=== Begin Enclosure ===

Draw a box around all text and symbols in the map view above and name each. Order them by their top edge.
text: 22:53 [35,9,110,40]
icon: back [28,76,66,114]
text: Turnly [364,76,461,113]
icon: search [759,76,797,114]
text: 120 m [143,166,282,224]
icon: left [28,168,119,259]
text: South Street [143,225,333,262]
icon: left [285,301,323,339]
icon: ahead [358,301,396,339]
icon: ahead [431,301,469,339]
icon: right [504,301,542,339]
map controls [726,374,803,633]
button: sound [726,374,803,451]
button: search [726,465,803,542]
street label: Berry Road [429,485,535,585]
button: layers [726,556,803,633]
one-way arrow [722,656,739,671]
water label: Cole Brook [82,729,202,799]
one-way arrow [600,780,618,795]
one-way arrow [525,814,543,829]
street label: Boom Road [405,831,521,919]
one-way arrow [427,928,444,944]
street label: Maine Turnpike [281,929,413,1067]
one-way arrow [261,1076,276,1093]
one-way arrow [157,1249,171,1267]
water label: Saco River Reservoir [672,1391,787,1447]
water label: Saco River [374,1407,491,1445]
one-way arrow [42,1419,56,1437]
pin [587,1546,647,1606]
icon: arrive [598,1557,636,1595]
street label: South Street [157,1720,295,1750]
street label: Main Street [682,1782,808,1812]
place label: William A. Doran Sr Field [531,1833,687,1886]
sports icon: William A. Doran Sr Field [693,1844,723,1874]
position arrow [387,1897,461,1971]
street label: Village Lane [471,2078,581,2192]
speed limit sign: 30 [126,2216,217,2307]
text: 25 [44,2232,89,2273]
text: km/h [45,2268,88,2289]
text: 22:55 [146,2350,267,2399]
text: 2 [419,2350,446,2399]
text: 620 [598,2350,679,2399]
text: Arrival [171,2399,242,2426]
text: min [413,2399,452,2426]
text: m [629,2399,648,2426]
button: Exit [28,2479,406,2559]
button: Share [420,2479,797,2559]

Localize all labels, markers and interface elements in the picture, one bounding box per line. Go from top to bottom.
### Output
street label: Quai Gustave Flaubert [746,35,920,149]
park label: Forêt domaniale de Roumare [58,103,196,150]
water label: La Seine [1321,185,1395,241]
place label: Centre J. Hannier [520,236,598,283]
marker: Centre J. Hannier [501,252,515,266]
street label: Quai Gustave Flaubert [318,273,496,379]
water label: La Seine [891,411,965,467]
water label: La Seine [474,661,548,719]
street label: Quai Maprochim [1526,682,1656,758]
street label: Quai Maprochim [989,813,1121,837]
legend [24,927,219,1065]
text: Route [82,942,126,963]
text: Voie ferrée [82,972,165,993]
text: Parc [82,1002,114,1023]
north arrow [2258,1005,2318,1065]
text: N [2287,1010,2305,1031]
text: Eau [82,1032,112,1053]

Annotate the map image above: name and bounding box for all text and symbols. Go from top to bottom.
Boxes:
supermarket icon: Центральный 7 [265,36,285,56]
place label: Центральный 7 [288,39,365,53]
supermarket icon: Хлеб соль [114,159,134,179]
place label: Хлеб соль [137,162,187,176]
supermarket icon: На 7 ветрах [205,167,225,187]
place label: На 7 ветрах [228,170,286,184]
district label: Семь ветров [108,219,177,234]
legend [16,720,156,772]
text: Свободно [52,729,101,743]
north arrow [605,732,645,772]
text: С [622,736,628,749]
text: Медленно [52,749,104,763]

=== End Enclosure ===

What you need to do: Each line above that holds the string "from" should be copied and shown.

Completed exercise:
Localize all labels, markers and interface elements in the picture, one bounding box per line. Go from top to bottom.
Annotate the map image above: name and bounding box for all text and symbols. Go from top to bottom.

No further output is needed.